Exercise objective → Report how many lines in the items below contain the string "left". Give only the number.

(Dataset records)
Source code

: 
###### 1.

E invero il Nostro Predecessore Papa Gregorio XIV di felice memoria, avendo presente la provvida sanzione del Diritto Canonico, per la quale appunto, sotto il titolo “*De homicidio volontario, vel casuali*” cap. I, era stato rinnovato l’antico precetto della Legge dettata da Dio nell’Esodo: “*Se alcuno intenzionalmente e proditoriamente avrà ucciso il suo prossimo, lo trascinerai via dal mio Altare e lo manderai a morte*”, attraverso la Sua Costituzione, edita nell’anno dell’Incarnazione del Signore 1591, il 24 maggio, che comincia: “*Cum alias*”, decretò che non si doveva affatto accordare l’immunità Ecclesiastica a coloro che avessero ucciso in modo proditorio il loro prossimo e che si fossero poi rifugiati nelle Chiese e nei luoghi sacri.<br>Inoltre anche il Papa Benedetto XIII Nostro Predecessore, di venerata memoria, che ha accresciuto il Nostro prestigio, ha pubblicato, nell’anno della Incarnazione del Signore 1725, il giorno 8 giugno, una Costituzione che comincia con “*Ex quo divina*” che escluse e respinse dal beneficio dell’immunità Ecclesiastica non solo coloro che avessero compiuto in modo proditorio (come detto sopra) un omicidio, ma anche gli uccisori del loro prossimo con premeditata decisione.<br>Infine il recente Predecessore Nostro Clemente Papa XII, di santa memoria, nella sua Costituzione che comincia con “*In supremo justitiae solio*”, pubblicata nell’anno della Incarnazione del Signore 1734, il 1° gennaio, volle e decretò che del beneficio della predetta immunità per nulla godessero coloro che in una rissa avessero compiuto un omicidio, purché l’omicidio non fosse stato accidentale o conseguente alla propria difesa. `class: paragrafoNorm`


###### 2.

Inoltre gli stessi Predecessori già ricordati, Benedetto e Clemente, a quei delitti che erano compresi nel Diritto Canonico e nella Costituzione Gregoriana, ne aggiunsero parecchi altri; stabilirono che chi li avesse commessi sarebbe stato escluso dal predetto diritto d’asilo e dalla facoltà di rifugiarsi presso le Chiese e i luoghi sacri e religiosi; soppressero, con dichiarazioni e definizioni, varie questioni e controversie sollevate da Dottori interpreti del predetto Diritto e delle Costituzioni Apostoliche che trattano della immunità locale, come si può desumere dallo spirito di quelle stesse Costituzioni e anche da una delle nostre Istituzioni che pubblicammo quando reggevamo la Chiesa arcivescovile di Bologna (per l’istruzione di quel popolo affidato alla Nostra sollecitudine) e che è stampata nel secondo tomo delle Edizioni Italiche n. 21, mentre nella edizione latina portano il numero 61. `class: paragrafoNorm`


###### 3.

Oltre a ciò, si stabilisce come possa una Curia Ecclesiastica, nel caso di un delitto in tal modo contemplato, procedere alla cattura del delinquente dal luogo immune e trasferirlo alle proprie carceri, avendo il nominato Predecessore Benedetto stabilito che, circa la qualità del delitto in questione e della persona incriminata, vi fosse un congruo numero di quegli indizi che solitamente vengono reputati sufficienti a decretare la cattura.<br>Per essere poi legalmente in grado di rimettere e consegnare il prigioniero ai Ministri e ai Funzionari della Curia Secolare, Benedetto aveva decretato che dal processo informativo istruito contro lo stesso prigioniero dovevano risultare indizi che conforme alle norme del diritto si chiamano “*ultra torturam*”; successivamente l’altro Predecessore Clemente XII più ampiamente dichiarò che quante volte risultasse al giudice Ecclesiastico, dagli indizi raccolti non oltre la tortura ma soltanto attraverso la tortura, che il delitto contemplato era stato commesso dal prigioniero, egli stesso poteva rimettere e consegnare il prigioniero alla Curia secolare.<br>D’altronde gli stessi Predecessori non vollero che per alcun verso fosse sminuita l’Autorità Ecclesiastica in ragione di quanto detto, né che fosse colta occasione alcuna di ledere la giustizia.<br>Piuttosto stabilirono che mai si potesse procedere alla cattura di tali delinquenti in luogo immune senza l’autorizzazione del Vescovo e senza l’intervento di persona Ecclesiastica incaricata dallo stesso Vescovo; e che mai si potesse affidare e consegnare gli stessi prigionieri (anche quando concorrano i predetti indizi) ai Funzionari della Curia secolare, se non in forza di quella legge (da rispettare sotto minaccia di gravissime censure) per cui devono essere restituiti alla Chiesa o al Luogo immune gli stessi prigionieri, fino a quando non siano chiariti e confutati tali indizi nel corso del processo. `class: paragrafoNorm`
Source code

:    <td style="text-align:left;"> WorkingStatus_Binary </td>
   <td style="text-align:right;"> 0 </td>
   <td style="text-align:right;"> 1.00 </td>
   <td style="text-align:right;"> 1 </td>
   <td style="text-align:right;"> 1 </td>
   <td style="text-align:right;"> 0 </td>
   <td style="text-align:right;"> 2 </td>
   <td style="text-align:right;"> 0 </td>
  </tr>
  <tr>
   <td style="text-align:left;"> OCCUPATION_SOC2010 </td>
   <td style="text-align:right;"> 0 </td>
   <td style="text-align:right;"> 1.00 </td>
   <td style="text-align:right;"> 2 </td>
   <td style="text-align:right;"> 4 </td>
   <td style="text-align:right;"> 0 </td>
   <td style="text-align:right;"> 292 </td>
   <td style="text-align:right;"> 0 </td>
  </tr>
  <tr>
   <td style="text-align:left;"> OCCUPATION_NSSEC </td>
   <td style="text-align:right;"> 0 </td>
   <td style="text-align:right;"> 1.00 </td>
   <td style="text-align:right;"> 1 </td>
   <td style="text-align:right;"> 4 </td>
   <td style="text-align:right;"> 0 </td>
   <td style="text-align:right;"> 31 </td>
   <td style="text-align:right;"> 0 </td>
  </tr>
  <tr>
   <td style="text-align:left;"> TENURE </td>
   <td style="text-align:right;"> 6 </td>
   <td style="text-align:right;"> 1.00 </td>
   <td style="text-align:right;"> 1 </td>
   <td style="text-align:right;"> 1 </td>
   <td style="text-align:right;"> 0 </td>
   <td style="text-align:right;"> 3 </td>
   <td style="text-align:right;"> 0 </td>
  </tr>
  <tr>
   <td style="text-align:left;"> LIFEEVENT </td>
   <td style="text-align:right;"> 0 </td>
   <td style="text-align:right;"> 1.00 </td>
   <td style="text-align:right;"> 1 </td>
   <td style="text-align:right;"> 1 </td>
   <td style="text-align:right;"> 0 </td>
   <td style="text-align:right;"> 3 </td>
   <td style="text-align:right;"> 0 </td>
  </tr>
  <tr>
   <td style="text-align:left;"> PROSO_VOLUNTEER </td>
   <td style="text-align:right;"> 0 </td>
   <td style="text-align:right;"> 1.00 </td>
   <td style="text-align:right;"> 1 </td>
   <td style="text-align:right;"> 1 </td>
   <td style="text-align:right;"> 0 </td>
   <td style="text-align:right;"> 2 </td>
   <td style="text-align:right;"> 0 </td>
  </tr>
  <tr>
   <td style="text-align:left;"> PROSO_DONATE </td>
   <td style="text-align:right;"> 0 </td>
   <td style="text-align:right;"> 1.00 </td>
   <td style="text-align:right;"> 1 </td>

Your solution → 7